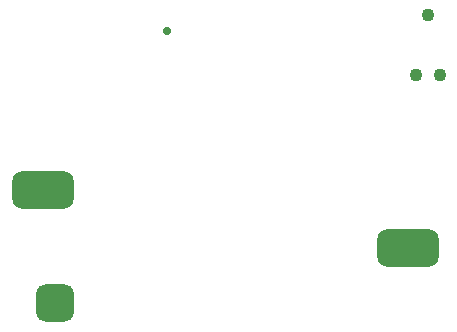
<source format=gts>
G04*
G04 #@! TF.GenerationSoftware,Altium Limited,Altium Designer,19.1.9 (167)*
G04*
G04 Layer_Color=8388736*
%FSAX25Y25*%
%MOIN*%
G70*
G01*
G75*
G04:AMPARAMS|DCode=14|XSize=126.11mil|YSize=126.11mil|CornerRadius=33.53mil|HoleSize=0mil|Usage=FLASHONLY|Rotation=90.000|XOffset=0mil|YOffset=0mil|HoleType=Round|Shape=RoundedRectangle|*
%AMROUNDEDRECTD14*
21,1,0.12611,0.05906,0,0,90.0*
21,1,0.05906,0.12611,0,0,90.0*
1,1,0.06706,0.02953,0.02953*
1,1,0.06706,0.02953,-0.02953*
1,1,0.06706,-0.02953,-0.02953*
1,1,0.06706,-0.02953,0.02953*
%
%ADD14ROUNDEDRECTD14*%
G04:AMPARAMS|DCode=15|XSize=126.11mil|YSize=204.85mil|CornerRadius=33.53mil|HoleSize=0mil|Usage=FLASHONLY|Rotation=90.000|XOffset=0mil|YOffset=0mil|HoleType=Round|Shape=RoundedRectangle|*
%AMROUNDEDRECTD15*
21,1,0.12611,0.13780,0,0,90.0*
21,1,0.05906,0.20485,0,0,90.0*
1,1,0.06706,0.06890,0.02953*
1,1,0.06706,0.06890,-0.02953*
1,1,0.06706,-0.06890,-0.02953*
1,1,0.06706,-0.06890,0.02953*
%
%ADD15ROUNDEDRECTD15*%
%ADD16C,0.02769*%
%ADD17C,0.04343*%
D14*
X0728800Y3195960D02*
D03*
D15*
X0724863Y3233677D02*
D03*
X0846595Y3214425D02*
D03*
D16*
X0766202Y3286747D02*
D03*
D17*
X0853249Y3292180D02*
D03*
X0849249Y3272180D02*
D03*
X0857249Y3272180D02*
D03*
M02*

</source>
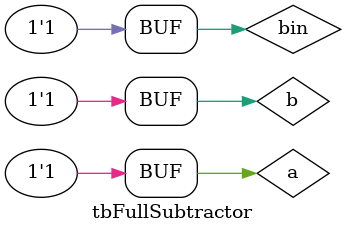
<source format=v>
module tbFullSubtractor;
reg a,b,bin;
wire diff,borrow;
FullSubtractor UUT(.a(a),.b(b),.bin(bin),.diff(diff),.borrow(borrow));
initial begin
$monitor($time,"a=%b b=%b bin=%b diff=%b borrow=%b",a,b,bin,diff,borrow);
a=0;
b=0;
bin=0;
#10
a=0;
b=0;
bin=1;
#10
a=0;
b=1;
bin=0;
#10
a=0;
b=1;
bin=1;
#10
a=1;
b=0;
bin=0;
#10
a=1;
b=0;
bin=1;
#10
a=1;
b=1;
bin=0;
#10
a=1;
b=1;
bin=1;
end
endmodule

</source>
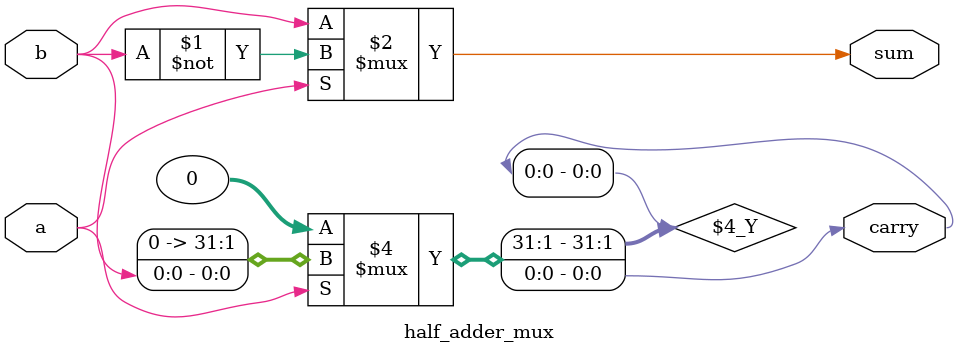
<source format=v>
`timescale 1ns / 1ps


module half_adder_mux(

input a,
input b,
output sum,
output carry
    );
    
 assign sum = a ? ~b: b;
 assign carry = a ? b : 0;   
endmodule

</source>
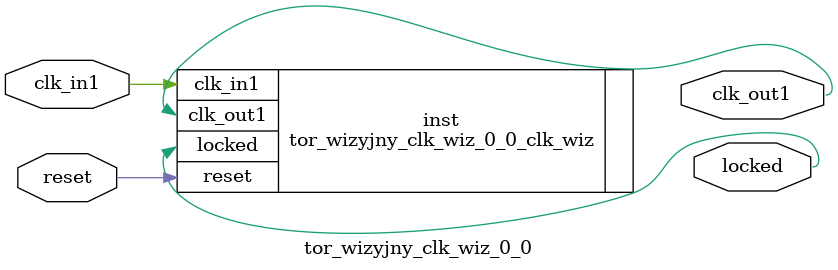
<source format=v>


`timescale 1ps/1ps

(* CORE_GENERATION_INFO = "tor_wizyjny_clk_wiz_0_0,clk_wiz_v6_0_2_0_0,{component_name=tor_wizyjny_clk_wiz_0_0,use_phase_alignment=true,use_min_o_jitter=false,use_max_i_jitter=false,use_dyn_phase_shift=false,use_inclk_switchover=false,use_dyn_reconfig=false,enable_axi=0,feedback_source=FDBK_AUTO,PRIMITIVE=PLL,num_out_clk=1,clkin1_period=8.000,clkin2_period=10.0,use_power_down=false,use_reset=true,use_locked=true,use_inclk_stopped=false,feedback_type=SINGLE,CLOCK_MGR_TYPE=NA,manual_override=false}" *)

module tor_wizyjny_clk_wiz_0_0 
 (
  // Clock out ports
  output        clk_out1,
  // Status and control signals
  input         reset,
  output        locked,
 // Clock in ports
  input         clk_in1
 );

  tor_wizyjny_clk_wiz_0_0_clk_wiz inst
  (
  // Clock out ports  
  .clk_out1(clk_out1),
  // Status and control signals               
  .reset(reset), 
  .locked(locked),
 // Clock in ports
  .clk_in1(clk_in1)
  );

endmodule

</source>
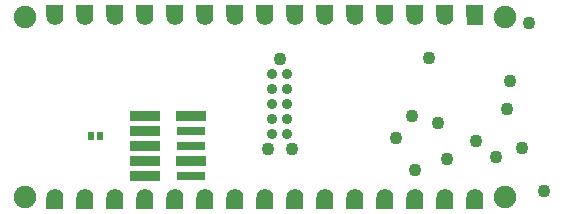
<source format=gbs>
G04*
G04 #@! TF.GenerationSoftware,Altium Limited,Altium Designer,21.6.4 (81)*
G04*
G04 Layer_Color=16711935*
%FSLAX44Y44*%
%MOMM*%
G71*
G04*
G04 #@! TF.SameCoordinates,27B0D74A-EB15-4392-BC8F-D98A40C3D817*
G04*
G04*
G04 #@! TF.FilePolarity,Negative*
G04*
G01*
G75*
%ADD59R,0.6200X0.6500*%
%ADD63C,1.4140*%
%ADD64R,1.4140X1.4140*%
%ADD65C,1.1000*%
%ADD66C,1.9000*%
%ADD75R,2.4000X0.7600*%
%ADD76C,0.9000*%
%ADD77R,2.5000X0.8600*%
G36*
X596945Y316200D02*
X582805D01*
Y326370D01*
X596945D01*
Y316200D01*
D02*
G37*
G36*
X419145D02*
X405005D01*
Y326370D01*
X419145D01*
Y316200D01*
D02*
G37*
G36*
X368345D02*
X354205D01*
Y326370D01*
X368345D01*
Y316200D01*
D02*
G37*
G36*
X266745D02*
X252605D01*
Y326370D01*
X266745D01*
Y316200D01*
D02*
G37*
G36*
X622345Y316200D02*
X608205D01*
Y326370D01*
X622345D01*
Y316200D01*
D02*
G37*
G36*
X571545D02*
X557405D01*
Y326370D01*
X571545D01*
Y316200D01*
D02*
G37*
G36*
X546145D02*
X532005D01*
Y326370D01*
X546145D01*
Y316200D01*
D02*
G37*
G36*
X520745D02*
X506605D01*
Y326370D01*
X520745D01*
Y316200D01*
D02*
G37*
G36*
X495345D02*
X481205D01*
Y326370D01*
X495345D01*
Y316200D01*
D02*
G37*
G36*
X469945D02*
X455805D01*
Y326370D01*
X469945D01*
Y316200D01*
D02*
G37*
G36*
X444545D02*
X430405D01*
Y326370D01*
X444545D01*
Y316200D01*
D02*
G37*
G36*
X393745D02*
X379605D01*
Y326370D01*
X393745D01*
Y316200D01*
D02*
G37*
G36*
X342945D02*
X328805D01*
Y326370D01*
X342945D01*
Y316200D01*
D02*
G37*
G36*
X317545D02*
X303405D01*
Y326370D01*
X317545D01*
Y316200D01*
D02*
G37*
G36*
X292145D02*
X278005D01*
Y326370D01*
X292145D01*
Y316200D01*
D02*
G37*
G36*
X622345Y153630D02*
X608205D01*
Y163800D01*
X622345D01*
Y153630D01*
D02*
G37*
G36*
X596945D02*
X582805D01*
Y163800D01*
X596945D01*
Y153630D01*
D02*
G37*
G36*
X571545D02*
X557405D01*
Y163800D01*
X571545D01*
Y153630D01*
D02*
G37*
G36*
X546145D02*
X532005D01*
Y163800D01*
X546145D01*
Y153630D01*
D02*
G37*
G36*
X520745D02*
X506605D01*
Y163800D01*
X520745D01*
Y153630D01*
D02*
G37*
G36*
X495345D02*
X481205D01*
Y163800D01*
X495345D01*
Y153630D01*
D02*
G37*
G36*
X469945D02*
X455805D01*
Y163800D01*
X469945D01*
Y153630D01*
D02*
G37*
G36*
X444545D02*
X430405D01*
Y163800D01*
X444545D01*
Y153630D01*
D02*
G37*
G36*
X419145D02*
X405005D01*
Y163800D01*
X419145D01*
Y153630D01*
D02*
G37*
G36*
X393745D02*
X379605D01*
Y163800D01*
X393745D01*
Y153630D01*
D02*
G37*
G36*
X368345D02*
X354205D01*
Y163800D01*
X368345D01*
Y153630D01*
D02*
G37*
G36*
X342945D02*
X328805D01*
Y163800D01*
X342945D01*
Y153630D01*
D02*
G37*
G36*
X317551D02*
X303411D01*
Y163800D01*
X317551D01*
Y153630D01*
D02*
G37*
G36*
X292145D02*
X278005D01*
Y163800D01*
X292145D01*
Y153630D01*
D02*
G37*
G36*
X266745D02*
X252605D01*
Y163800D01*
X266745D01*
Y153630D01*
D02*
G37*
D59*
X290300Y215200D02*
D03*
X298300D02*
D03*
D63*
X615275Y163800D02*
D03*
X589875D02*
D03*
X564475D02*
D03*
X539075D02*
D03*
X513675D02*
D03*
X488275D02*
D03*
X462875D02*
D03*
X437475D02*
D03*
X412075D02*
D03*
X386675D02*
D03*
X361275D02*
D03*
X335875D02*
D03*
X310475D02*
D03*
X285075D02*
D03*
X259675D02*
D03*
Y316200D02*
D03*
X285075D02*
D03*
X310475D02*
D03*
X335875D02*
D03*
X361275D02*
D03*
X386675D02*
D03*
X412075D02*
D03*
X437475D02*
D03*
X462875D02*
D03*
X488275D02*
D03*
X513675D02*
D03*
X539075D02*
D03*
X564475D02*
D03*
X589875D02*
D03*
D64*
X615275D02*
D03*
D65*
X576750Y281500D02*
D03*
X616000Y211000D02*
D03*
X591500Y196000D02*
D03*
X674000Y169000D02*
D03*
X655000Y205000D02*
D03*
X642400Y237900D02*
D03*
X661000Y311000D02*
D03*
X633300Y197800D02*
D03*
X548400Y213400D02*
D03*
X562100Y232700D02*
D03*
X584000Y226000D02*
D03*
X564500Y186500D02*
D03*
X645250Y261500D02*
D03*
X450150Y280500D02*
D03*
X460310Y204300D02*
D03*
X439990D02*
D03*
D66*
X234270Y316200D02*
D03*
X640680D02*
D03*
Y163800D02*
D03*
X234270D02*
D03*
D75*
X375500Y206800D02*
D03*
Y219500D02*
D03*
Y181400D02*
D03*
D76*
X456500Y255100D02*
D03*
X443800Y242400D02*
D03*
Y217000D02*
D03*
X456500Y229700D02*
D03*
Y217000D02*
D03*
Y242400D02*
D03*
Y267800D02*
D03*
X443800Y229700D02*
D03*
Y255100D02*
D03*
Y267800D02*
D03*
D77*
X336500Y232200D02*
D03*
Y194100D02*
D03*
Y206800D02*
D03*
Y219500D02*
D03*
X375500Y232200D02*
D03*
X336500Y181400D02*
D03*
X375500Y194100D02*
D03*
M02*

</source>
──────────────────────────────
* **To-do item**: Reproduce, without alteration and without pictures, only those lines that lie between the first line of the entries above and the line containing "21,1,0.12611,0.05906,0,0,90.0*", both of them included.

* **Output**:
<source format=gts>
G04*
G04 #@! TF.GenerationSoftware,Altium Limited,Altium Designer,19.1.9 (167)*
G04*
G04 Layer_Color=8388736*
%FSAX25Y25*%
%MOIN*%
G70*
G01*
G75*
G04:AMPARAMS|DCode=14|XSize=126.11mil|YSize=126.11mil|CornerRadius=33.53mil|HoleSize=0mil|Usage=FLASHONLY|Rotation=90.000|XOffset=0mil|YOffset=0mil|HoleType=Round|Shape=RoundedRectangle|*
%AMROUNDEDRECTD14*
21,1,0.12611,0.05906,0,0,90.0*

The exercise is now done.